#### Ausgangstext ####
Direkte Demokratie: Die Menschen früher und besser informieren

von Tamara Ehs und Hannes Leo, 02.06.2015

Das österreichische Parlament diskutiert derzeit eine Demokratiereform. Trotz einiger Bemühungen – wie etwa durch die Verlosung von Rederechten an acht Bürgerinnen und Bürger sowie die Installation einer von jeder und jedem bespielbaren Twitterwall im Sitzungssaal – findet diese Ideensammlung von der Öffentlichkeit weitgehend unbemerkt statt. Dabei hat gerade jener Mangel an Dialog zwischen dem Volk und seinen Repräsentanten den Ruf nach mehr Demokratie und damit nach einer Reform des bestehenden Systems in den vergangenen Jahren erst laut werden lassen. Während demnach in Wien sechs Parteien mit Experten und acht Bürgern über die Möglichkeiten und Grenzen der direkten Demokratie beraten und mit stetem Blick auf die Schweiz das „beste Modell“ suchen, wird verabsäumt, Räume zu schaffen, in denen neuen Formen des demokratischen Dialogs von den Bürgern selbst erprobt werden können. Denn wir benötigen nicht nur eine punktuelle Diskussion über die Demokratie und ihre Weiterentwicklung sondern eine ständige, eine Infrastruktur auf Dauer.
#### Bereitgestelltes Material ####
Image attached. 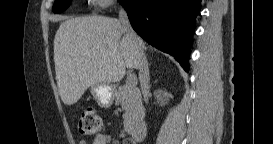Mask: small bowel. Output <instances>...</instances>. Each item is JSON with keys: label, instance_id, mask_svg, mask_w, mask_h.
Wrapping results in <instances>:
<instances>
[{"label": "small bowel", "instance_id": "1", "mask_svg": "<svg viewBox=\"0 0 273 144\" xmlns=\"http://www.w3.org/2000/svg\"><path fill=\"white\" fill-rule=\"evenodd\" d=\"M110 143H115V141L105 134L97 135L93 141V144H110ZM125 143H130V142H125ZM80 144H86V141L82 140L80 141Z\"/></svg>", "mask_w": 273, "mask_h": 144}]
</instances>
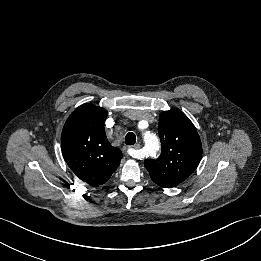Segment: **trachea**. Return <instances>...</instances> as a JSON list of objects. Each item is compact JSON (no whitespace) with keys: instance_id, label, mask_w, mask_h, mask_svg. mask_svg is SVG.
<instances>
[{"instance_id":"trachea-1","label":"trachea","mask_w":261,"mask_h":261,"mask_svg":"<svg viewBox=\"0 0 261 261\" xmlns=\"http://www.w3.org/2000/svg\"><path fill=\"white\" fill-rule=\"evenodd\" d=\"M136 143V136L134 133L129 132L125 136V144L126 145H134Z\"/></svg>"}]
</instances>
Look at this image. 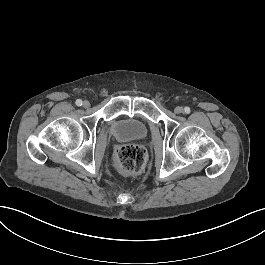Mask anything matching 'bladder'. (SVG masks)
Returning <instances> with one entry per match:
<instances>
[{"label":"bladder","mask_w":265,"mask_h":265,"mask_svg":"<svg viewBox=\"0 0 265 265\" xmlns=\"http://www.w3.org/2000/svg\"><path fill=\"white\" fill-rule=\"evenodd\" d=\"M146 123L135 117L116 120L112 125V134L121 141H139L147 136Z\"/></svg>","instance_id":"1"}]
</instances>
####
Führe den Ausgangstext über direkte Demokratie und die österreichische Demokratiereform im Anschluss an seinen letzten Satz weiter. Die Auflistung spielt hierfür keine Rolle.

Das Ziel kann nur eine dialogorientierte Demokratie sein, in der die Bürger in weitaus größerem Ausmaß als bisher an der Gesetzgebung mitwirken können. Es gilt, einen Prozess der Verwirklichung von Bürgerbeteiligung anzustoßen, der nicht von Anfang an perfekt sein muss, in dem aber die näheren Bestimmungen des Zukünftigen bereits in der Gegenwart experimentierend hervorgebracht werden. Hierin läge das Transformationspotential, auf partizipatorischem Wege neue Formen der Demokratie selbst zu gestalten

Immerhin äußert sich politische Beteiligung heute vermehrt projektbezogen und punktuell in Bürgerinitiativen und Grätzelbewegungen, weniger als lebenslange Parteienbindung.The party is over, meint der Politikwissenschafter John Holloway zweideutig. Deshalb sollte im Rahmen der aktuellen Demokratiereform überlegt werden, wie man diese Demokratisierungsprozesse, die sich eben nicht mehr im Parteiensystem verorten, unterstützt, wie man den Gesetzgebungsprozess transparenter, demokratischer und partizipativer gestaltet. Denn die Forderungen nach mehr und vor allem direkter Demokratie beinhalten nicht den Wunsch nach einer bloßen Abstimmungsdemokratie, sondern zielen auf Dialog und Mitentscheidung ab. Nicht der Moment des Plebiszits steht im Vordergrund, sondern der Prozess der Gesetzwerdung.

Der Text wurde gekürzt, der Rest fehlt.